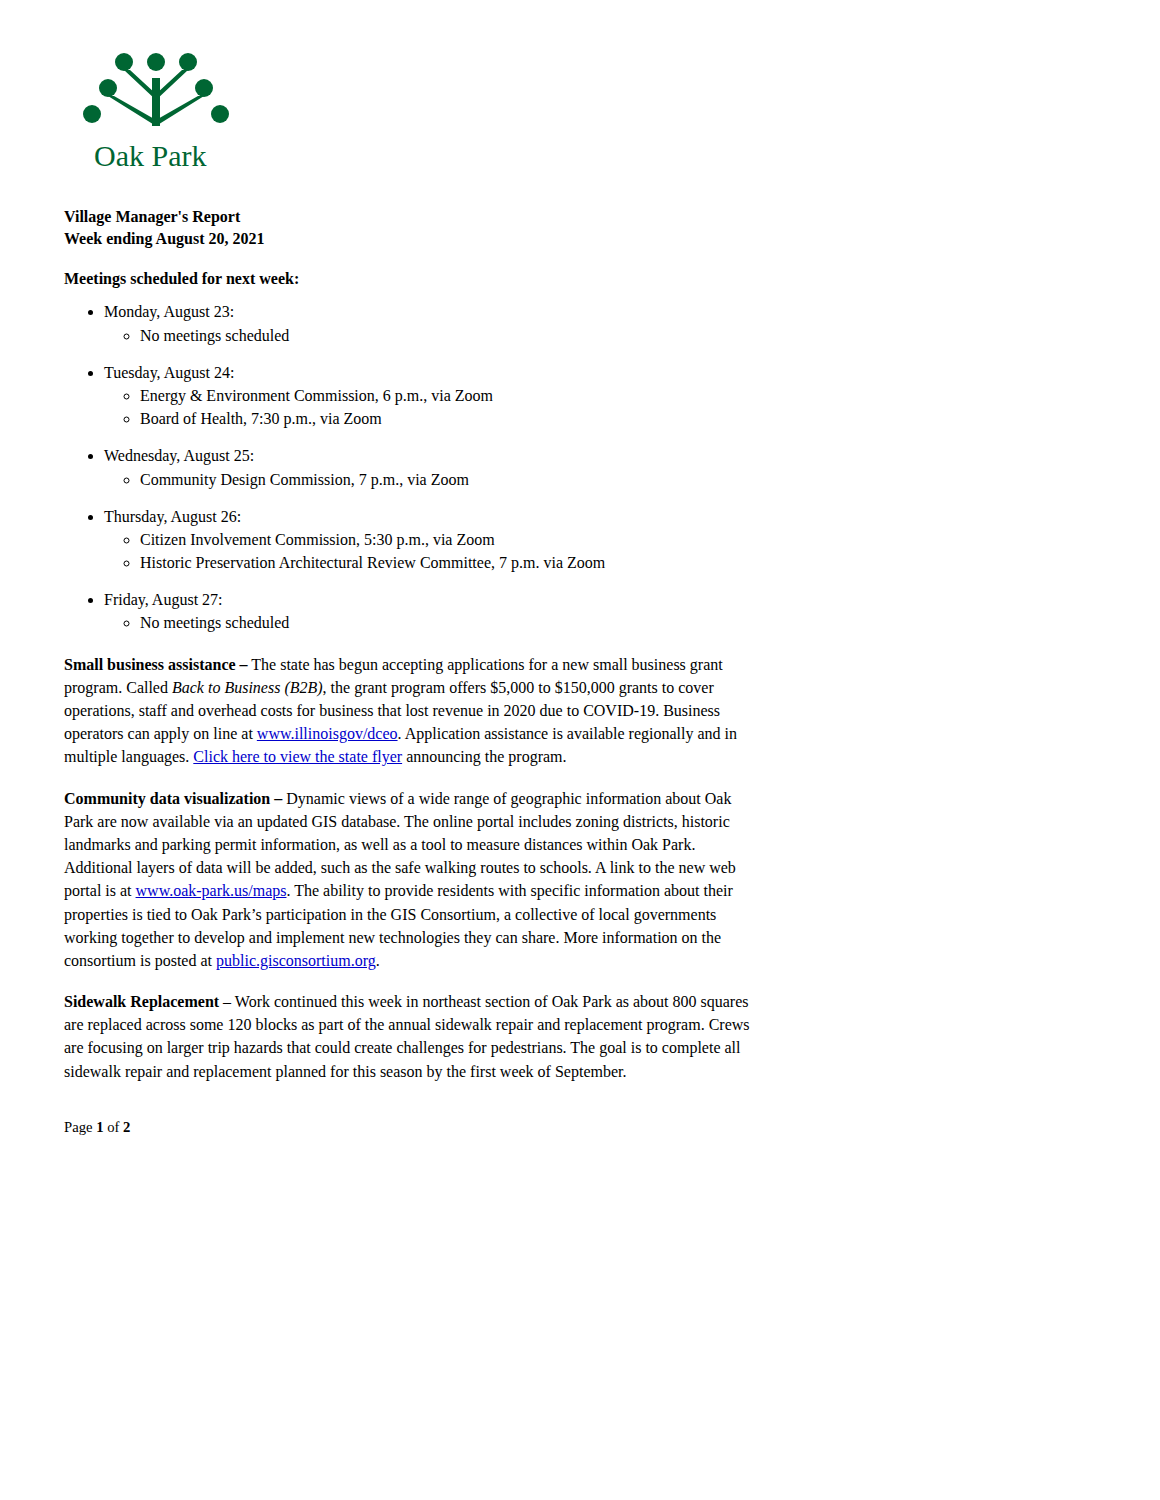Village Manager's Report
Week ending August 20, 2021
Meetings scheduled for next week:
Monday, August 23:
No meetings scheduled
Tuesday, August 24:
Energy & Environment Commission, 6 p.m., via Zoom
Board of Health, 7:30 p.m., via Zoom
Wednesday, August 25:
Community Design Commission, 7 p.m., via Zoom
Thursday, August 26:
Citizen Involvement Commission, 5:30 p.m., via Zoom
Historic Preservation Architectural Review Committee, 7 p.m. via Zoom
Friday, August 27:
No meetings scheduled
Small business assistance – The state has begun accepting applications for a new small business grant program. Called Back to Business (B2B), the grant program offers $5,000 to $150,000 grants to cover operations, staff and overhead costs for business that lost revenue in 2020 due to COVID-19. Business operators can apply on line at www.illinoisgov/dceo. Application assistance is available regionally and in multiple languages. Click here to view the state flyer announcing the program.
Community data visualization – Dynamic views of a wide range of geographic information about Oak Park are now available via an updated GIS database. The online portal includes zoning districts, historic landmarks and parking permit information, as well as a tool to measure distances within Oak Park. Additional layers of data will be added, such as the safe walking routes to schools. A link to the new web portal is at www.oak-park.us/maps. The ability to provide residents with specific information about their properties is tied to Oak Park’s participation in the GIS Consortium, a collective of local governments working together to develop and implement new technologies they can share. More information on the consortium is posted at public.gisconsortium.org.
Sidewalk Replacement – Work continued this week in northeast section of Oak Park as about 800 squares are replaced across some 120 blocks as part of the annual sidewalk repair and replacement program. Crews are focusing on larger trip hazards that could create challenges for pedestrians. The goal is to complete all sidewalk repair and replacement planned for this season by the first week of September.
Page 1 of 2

◆ ◆ ◆ ◆ ◆ ◆ ◆

### TASK INSTRUCTIONS
Repeat word for word the lines above that run from the line containing "Meetings scheduled for" through the line containing "Small business assistance", both ends included, and nothing else.

### ANSWER SPACE
Meetings scheduled for next week:
Monday, August 23:
No meetings scheduled
Tuesday, August 24:
Energy & Environment Commission, 6 p.m., via Zoom
Board of Health, 7:30 p.m., via Zoom
Wednesday, August 25:
Community Design Commission, 7 p.m., via Zoom
Thursday, August 26:
Citizen Involvement Commission, 5:30 p.m., via Zoom
Historic Preservation Architectural Review Committee, 7 p.m. via Zoom
Friday, August 27:
No meetings scheduled
Small business assistance – The state has begun accepting applications for a new small business grant program. Called Back to Business (B2B), the grant program offers $5,000 to $150,000 grants to cover operations, staff and overhead costs for business that lost revenue in 2020 due to COVID-19. Business operators can apply on line at www.illinoisgov/dceo. Application assistance is available regionally and in multiple languages. Click here to view the state flyer announcing the program.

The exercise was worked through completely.